START Information provided
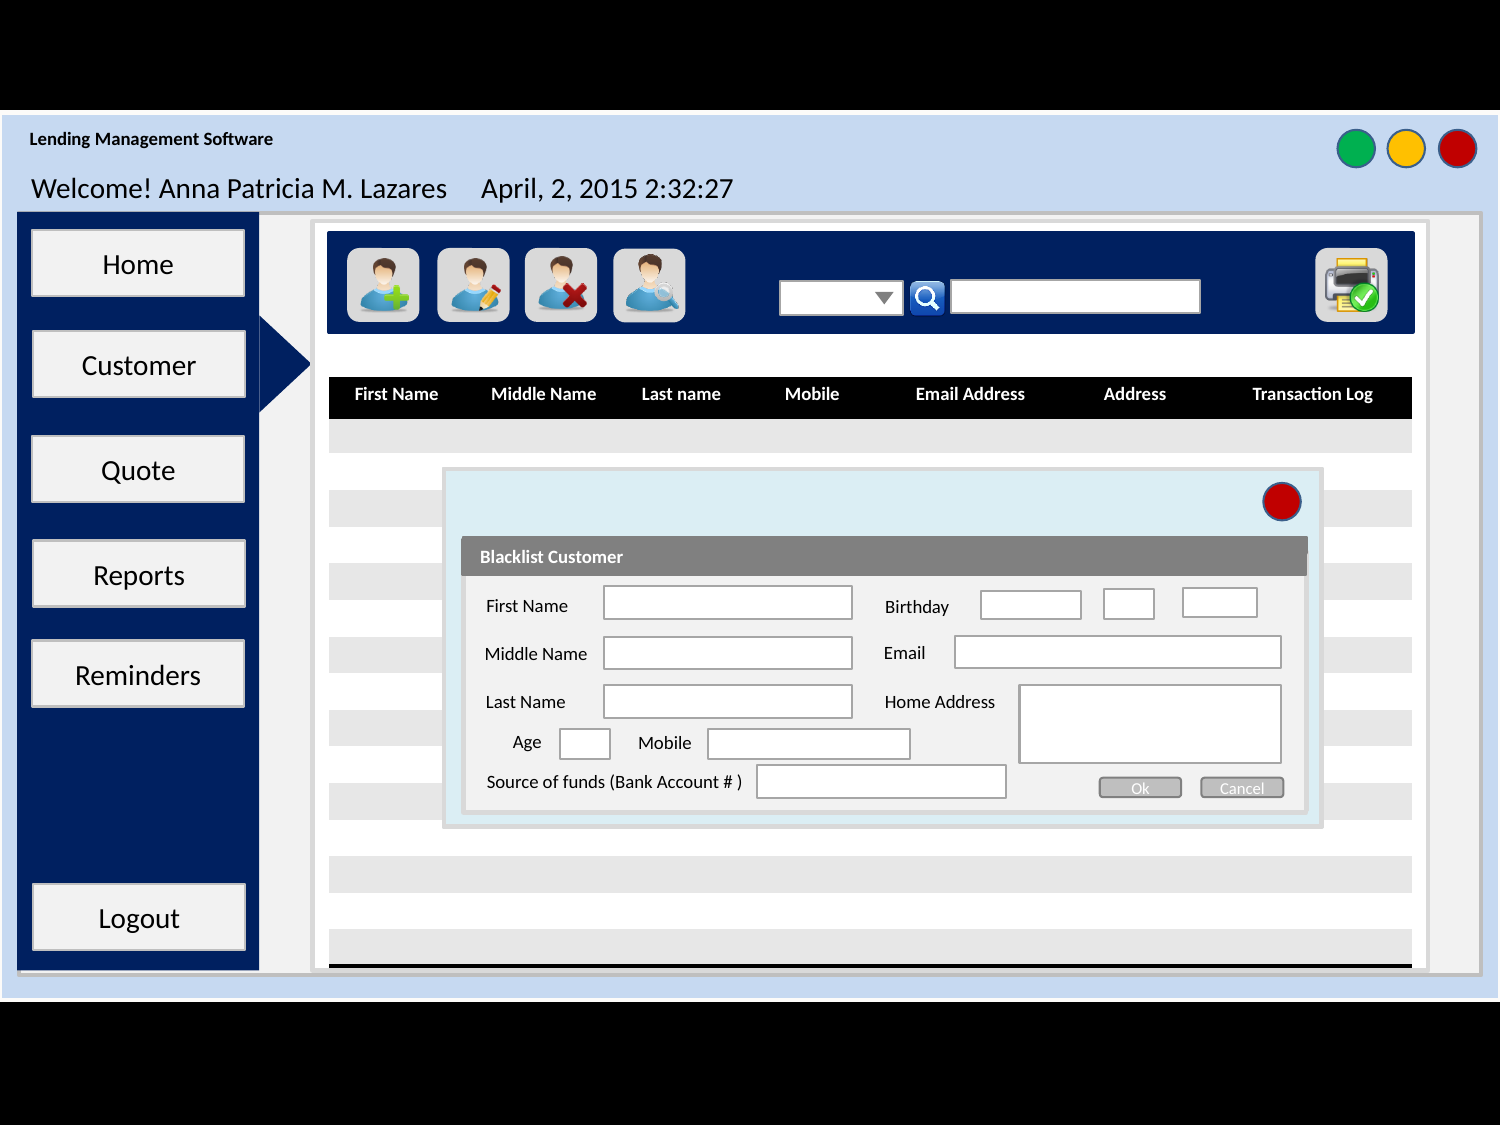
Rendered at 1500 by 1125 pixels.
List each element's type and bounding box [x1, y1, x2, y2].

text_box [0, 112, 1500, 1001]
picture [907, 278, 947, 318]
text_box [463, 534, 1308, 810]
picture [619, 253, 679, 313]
END Information provided
* **Problem**
Please write the data out again exactly, but do not carry over the pictures.

* **Exercise output**
Rendered at 1500 by 1125 pixels.
List each element's type and bounding box [x1, y1, x2, y2].

text_box [0, 112, 1500, 1001]
picture [907, 278, 947, 318]
text_box [463, 534, 1308, 810]
picture [619, 253, 679, 313]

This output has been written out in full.